So, get to the gym and get in shape. Get out and meet people. Get a hobby. Start enjoying yourself. I know you're crushed and can't imagine enjoying yourself, but you need to fake it. The act of smiling can actually improve your mood. So can doing enjoyable things when you would rather be sitting on your couch crying.

Oftentimes, the disloyal spouse will see the loyal spouse begin to pull away and realize that he is in danger of losing his family. This will sometimes snap him back to reality and he will recommit to the marriage. If that works, great. If not, at least you will be a more attractive person when you get back on the dating market.

Good luck.

http://www.network54.com/Forum/233195/thread/1302875291/last-1302891381/The+180


----------



## ShatteredinAL (Feb 5, 2012)

Thanks for the replies. Things have settled down a little. The w*ore quit her job, so they're not working together anymore at least. I'm still struggling with anger and depression.
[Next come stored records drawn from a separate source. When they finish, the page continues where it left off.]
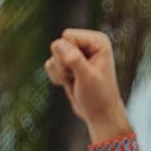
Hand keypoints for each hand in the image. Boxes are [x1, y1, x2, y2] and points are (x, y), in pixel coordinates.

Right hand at [44, 28, 129, 142]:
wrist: (100, 115)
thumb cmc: (98, 97)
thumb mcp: (87, 78)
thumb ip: (74, 59)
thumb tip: (57, 43)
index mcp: (97, 41)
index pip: (67, 36)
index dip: (68, 55)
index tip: (81, 70)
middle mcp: (87, 43)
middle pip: (58, 45)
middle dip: (63, 64)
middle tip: (77, 78)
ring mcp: (77, 53)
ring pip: (53, 55)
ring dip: (60, 72)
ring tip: (75, 81)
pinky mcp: (69, 63)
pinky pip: (50, 64)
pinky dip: (57, 76)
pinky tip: (70, 83)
Some days are better than others. I sent her a message through Facebook telling her that there would be NO contact between the two of them ever again. I told her I tolerated the BS for as long as I was willing to. She responded by blocking me, but at least I know that she read it. I wish I had said so much more, but w/e. I have such deep seeded hatred for her it's scary. I know he is just as much to blame for how I feel, but I need him. As much as I hate to admit it, I do love and need him more than ever. There are times that I want to tell him to get out, but there are times that I can't stand to be 5 feet away from him. I ripped all the pictures of our past vacations off the wall. All of those memories are tainted now. I stopped wearing my wedding ring. I just want to feel normal again . We can't afford MC, and since the both of us work full time there's no time for anything like that anyway. I'm so confused. Thanks for letting me vent though. It does seem to help a little.


----------